VOLUNTARY Aid Detachment hospitals, which (VAD) quickly opened up in Gloucestershire provided field nursing services, were a prominent feature in Gloucestershire during the First World War.

The organisation was originally founded in 1909 with the help of the Red Cross and Order of St. John.

By the summer of 1914 there were over 2,500 Voluntary Aid Detachment hospitals in Britain. Each individual Volunteers were called detachments, or simply VADs.

Of the 74,000 VADs in 1914, two thirds were women and girls.

At the outbreak of the First World War, VADs eagerly offered their service to the war effort, but the British Red Cross was reluctant to allow civilian women a role in overseas hospitals.

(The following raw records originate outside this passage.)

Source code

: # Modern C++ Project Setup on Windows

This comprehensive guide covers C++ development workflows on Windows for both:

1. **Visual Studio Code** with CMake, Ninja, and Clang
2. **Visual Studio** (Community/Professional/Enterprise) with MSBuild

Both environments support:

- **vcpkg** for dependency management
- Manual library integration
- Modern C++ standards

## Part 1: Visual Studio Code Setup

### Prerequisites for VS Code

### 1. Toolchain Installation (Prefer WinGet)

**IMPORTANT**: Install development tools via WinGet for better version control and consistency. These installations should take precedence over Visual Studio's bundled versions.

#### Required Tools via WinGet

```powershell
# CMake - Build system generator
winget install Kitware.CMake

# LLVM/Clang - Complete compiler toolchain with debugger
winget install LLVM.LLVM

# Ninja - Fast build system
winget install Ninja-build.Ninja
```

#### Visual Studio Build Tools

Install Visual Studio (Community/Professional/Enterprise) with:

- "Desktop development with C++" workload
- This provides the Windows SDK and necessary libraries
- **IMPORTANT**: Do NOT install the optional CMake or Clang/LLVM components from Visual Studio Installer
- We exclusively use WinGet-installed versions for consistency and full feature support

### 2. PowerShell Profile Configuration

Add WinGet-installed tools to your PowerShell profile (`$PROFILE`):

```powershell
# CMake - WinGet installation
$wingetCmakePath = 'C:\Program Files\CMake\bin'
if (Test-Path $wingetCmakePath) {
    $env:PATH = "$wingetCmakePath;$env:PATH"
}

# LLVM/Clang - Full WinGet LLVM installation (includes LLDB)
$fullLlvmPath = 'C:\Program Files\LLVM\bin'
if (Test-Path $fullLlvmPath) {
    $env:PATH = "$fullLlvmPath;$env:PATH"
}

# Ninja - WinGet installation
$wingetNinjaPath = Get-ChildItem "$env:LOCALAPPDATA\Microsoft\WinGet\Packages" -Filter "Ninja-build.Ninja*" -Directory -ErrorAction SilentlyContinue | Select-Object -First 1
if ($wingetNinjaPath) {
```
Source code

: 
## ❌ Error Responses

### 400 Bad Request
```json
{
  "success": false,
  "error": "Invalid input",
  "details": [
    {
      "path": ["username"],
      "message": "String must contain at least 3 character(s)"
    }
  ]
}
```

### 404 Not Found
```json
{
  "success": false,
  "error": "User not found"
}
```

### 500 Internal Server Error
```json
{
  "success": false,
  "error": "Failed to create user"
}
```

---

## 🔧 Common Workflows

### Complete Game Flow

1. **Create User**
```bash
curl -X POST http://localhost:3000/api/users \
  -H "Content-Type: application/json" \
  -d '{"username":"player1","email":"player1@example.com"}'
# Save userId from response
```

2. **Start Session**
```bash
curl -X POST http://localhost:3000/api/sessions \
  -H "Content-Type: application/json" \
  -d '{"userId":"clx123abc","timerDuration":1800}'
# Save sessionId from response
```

Most VADs were of the middle and upper classes and unaccustomed to hardship and traditional hospital discipline. Military authorities would not accept VADs at the front line.

VADs were an uneasy addition to military hospitals’ rank and order. They lacked the advanced skill and discipline of professional trained nurses and were often critical of the nursing profession.

Relations improved as the war stretched on and VADs increased their skill and efficiency, and trained nurses were more accepting of the VADs’ contributions.

During four years of war, 38,000 VADs worked in hospitals and served as ambulance drivers and cooks.

On the evening of Wednesday, April 21 about 20 wounded soldiers, British and Belgian, arrived in Stroud from Bristol Infirmary where they had been undergoing initial treatment.

There was the usual uncertainty as to which railway station they would arrive at and consequently the crowds were thickest at the top of Rowcroft, where the roads from the two stations meet.

People lined the streets six to eight deep, leaving only a narrow way for motors and carriages, which had been lent by residents, to convey the wounded to hospital.

Soldiers were taken to Holy Trinity Sunday School where 20 beds had been fitted for them.

On May 13, 1915, Standish House, Stonehouse, opened as a VAD hospital having been lent by Lord Sherborne.

Standish remained a hospital after the war and became an important local facility for the next 85 years, specialising first in tuberculosis and later orthopaedic and respiratory care. Photos courtesy of Howard Beard. It was also unusual in that most of the VAD nursing staff were able to live on site.